PROCHEIN AMI. (Spelled, also, prochein amy and prochain amy). Next friend. As an infant cannot legally sue in his own name, the action must be brought by his prochien ami; that is, some friend (not being his guardian) who will appear as plaintiff in his name. Black's Law Dictionary, Revised Fourth Edition, (1968).
[7] In 1883 § 18 of Article IV of the Maryland Constitution provided:
"It shall also be the duty of said Judges of the Court of Appeals, as soon after their election as practicable, to devise, and promulgate by rules, or orders, forms and modes of framing and filing bills, answers, and other proceedings and pleadings in Equity; and also forms and modes of taking and obtaining evidence, to be used in Equity cases; and to revise and regulate, generally, the practice in the Courts of Equity of this State, so as to prevent delays, and to promote brevity and conciseness in all pleadings and proceedings therein, and to abolish all unnecessary costs and expenses attending the same. And all rules and regulations hereby directed to be made, shall, when made, have the force of Law, until rescinded, changed or modified by the said Judges, or the General Assembly."

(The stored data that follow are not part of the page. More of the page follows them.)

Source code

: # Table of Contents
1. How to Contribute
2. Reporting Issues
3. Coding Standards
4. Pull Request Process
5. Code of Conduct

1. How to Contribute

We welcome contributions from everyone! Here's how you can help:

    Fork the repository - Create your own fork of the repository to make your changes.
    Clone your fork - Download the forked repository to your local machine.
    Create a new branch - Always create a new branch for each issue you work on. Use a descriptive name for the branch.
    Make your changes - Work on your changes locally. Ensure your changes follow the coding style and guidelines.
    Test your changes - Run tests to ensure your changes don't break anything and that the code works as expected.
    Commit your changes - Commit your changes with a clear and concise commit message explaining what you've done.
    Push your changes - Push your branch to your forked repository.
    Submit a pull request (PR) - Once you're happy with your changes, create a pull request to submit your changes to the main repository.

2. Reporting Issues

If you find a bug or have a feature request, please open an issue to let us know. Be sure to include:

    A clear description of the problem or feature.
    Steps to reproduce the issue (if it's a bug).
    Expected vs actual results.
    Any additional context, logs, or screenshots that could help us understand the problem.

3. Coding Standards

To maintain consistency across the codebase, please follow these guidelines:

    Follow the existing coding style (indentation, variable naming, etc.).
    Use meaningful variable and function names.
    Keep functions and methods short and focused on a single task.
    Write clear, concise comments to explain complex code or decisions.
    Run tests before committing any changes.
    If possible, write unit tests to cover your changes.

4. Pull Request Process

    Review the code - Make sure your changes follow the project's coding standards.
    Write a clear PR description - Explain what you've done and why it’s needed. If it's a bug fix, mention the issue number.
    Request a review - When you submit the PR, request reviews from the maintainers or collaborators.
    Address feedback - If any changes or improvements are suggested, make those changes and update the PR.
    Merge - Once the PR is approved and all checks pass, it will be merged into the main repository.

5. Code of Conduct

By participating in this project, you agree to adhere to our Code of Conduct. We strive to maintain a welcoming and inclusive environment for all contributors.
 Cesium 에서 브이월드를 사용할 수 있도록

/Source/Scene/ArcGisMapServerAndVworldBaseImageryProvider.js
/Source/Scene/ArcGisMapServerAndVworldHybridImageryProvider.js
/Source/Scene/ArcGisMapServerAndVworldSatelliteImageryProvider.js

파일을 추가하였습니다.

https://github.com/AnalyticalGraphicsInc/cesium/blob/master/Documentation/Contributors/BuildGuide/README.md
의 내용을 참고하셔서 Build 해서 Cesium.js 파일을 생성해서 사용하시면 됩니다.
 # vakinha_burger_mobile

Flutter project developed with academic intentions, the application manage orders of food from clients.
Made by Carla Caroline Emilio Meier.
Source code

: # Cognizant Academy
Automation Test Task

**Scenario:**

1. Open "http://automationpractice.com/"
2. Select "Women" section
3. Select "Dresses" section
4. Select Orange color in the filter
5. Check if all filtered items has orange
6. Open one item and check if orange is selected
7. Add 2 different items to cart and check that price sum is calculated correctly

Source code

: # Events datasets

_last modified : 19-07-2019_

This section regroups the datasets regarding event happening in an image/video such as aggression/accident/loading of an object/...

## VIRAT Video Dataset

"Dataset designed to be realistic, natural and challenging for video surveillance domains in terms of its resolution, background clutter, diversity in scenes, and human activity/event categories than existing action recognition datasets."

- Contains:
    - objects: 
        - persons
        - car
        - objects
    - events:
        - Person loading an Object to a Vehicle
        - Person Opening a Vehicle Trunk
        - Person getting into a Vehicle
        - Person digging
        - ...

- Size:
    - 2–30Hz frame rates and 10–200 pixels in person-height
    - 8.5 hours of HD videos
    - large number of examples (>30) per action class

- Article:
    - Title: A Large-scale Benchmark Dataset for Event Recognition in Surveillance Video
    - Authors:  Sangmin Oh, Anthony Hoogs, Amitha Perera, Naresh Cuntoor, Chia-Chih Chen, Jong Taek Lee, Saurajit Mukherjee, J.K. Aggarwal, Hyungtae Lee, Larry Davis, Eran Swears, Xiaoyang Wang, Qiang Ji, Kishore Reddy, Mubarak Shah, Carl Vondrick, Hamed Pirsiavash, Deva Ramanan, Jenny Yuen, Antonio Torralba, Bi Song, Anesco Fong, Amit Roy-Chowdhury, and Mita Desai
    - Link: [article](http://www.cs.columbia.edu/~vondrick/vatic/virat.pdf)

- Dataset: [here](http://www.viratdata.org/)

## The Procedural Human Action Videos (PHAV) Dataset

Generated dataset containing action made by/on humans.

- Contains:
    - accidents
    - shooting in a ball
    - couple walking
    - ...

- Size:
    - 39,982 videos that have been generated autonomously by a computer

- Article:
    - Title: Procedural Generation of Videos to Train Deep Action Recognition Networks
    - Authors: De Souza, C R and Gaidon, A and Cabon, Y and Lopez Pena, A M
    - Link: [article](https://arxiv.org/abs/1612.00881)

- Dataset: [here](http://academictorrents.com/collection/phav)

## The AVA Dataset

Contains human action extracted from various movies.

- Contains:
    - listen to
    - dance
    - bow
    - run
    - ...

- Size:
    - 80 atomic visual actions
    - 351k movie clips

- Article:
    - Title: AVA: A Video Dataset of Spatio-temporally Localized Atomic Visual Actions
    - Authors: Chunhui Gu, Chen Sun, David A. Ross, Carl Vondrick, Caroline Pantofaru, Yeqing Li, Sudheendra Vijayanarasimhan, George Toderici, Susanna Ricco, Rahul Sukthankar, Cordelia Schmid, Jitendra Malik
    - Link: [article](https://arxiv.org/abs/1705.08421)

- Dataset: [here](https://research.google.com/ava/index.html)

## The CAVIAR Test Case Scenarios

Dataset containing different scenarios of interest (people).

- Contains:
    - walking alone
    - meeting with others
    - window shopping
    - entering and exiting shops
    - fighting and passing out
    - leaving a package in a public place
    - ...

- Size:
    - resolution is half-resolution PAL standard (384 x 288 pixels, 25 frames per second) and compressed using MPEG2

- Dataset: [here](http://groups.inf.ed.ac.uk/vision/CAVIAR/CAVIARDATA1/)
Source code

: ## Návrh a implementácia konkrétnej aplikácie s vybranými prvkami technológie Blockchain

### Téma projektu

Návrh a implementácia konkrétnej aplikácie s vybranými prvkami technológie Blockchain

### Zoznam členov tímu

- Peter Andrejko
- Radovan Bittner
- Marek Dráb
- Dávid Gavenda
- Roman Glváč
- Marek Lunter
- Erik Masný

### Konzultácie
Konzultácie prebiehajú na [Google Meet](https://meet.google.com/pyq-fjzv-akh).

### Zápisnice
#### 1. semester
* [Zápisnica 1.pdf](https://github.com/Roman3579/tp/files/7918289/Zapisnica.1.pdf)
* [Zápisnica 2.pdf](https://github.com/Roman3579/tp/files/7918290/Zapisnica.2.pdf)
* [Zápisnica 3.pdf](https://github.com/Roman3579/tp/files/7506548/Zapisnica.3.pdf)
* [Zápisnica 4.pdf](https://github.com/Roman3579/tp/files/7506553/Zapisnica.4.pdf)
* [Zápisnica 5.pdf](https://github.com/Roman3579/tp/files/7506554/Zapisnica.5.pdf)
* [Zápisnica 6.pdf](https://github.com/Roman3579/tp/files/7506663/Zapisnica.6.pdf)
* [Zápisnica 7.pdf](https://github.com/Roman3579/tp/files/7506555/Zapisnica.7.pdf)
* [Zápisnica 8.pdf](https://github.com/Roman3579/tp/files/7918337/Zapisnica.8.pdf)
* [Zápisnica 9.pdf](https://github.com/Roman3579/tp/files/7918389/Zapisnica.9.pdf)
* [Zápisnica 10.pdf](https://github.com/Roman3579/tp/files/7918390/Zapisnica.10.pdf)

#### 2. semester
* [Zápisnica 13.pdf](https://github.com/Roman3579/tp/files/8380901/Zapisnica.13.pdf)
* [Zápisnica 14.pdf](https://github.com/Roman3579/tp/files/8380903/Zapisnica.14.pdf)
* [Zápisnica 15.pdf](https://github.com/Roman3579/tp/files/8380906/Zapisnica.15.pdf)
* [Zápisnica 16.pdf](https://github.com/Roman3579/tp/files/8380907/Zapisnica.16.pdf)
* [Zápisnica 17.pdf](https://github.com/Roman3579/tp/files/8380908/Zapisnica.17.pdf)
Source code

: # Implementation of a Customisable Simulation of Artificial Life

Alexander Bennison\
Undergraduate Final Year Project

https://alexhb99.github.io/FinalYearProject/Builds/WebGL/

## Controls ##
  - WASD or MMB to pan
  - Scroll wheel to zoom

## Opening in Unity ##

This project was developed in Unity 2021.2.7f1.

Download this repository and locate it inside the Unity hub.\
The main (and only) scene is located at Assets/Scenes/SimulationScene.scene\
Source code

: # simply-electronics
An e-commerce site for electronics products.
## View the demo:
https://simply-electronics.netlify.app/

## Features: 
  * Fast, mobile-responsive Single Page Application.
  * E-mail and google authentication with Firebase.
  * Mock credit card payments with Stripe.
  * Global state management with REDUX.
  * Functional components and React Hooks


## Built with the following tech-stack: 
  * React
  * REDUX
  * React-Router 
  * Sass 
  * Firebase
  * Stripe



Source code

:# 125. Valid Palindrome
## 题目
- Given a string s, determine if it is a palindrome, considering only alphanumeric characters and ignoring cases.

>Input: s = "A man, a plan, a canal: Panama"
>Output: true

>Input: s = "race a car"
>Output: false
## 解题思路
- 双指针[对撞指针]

[8] Md.Code (1888) Art. 16, § 125 provided:
"All infants and other persons under any disability to sue, may sue by their guardian or committee, if any, or by their prochein ami; subject, however, to such orders as the court or judge thereof may direct for the protection of infants and other persons; but before the name of any person shall be used in any suit to be instituted, as next friend of any infant or other party, or as relator in any information, such person shall sign a written authority to the solicitor for that purpose, and such authority shall be filed with the bill or other proceeding."
[9] The facts of this case do not implicate Md.Code (1974, 1989 Repl. Vol.), § 6-405 of the Courts and Judicial Proceedings Article.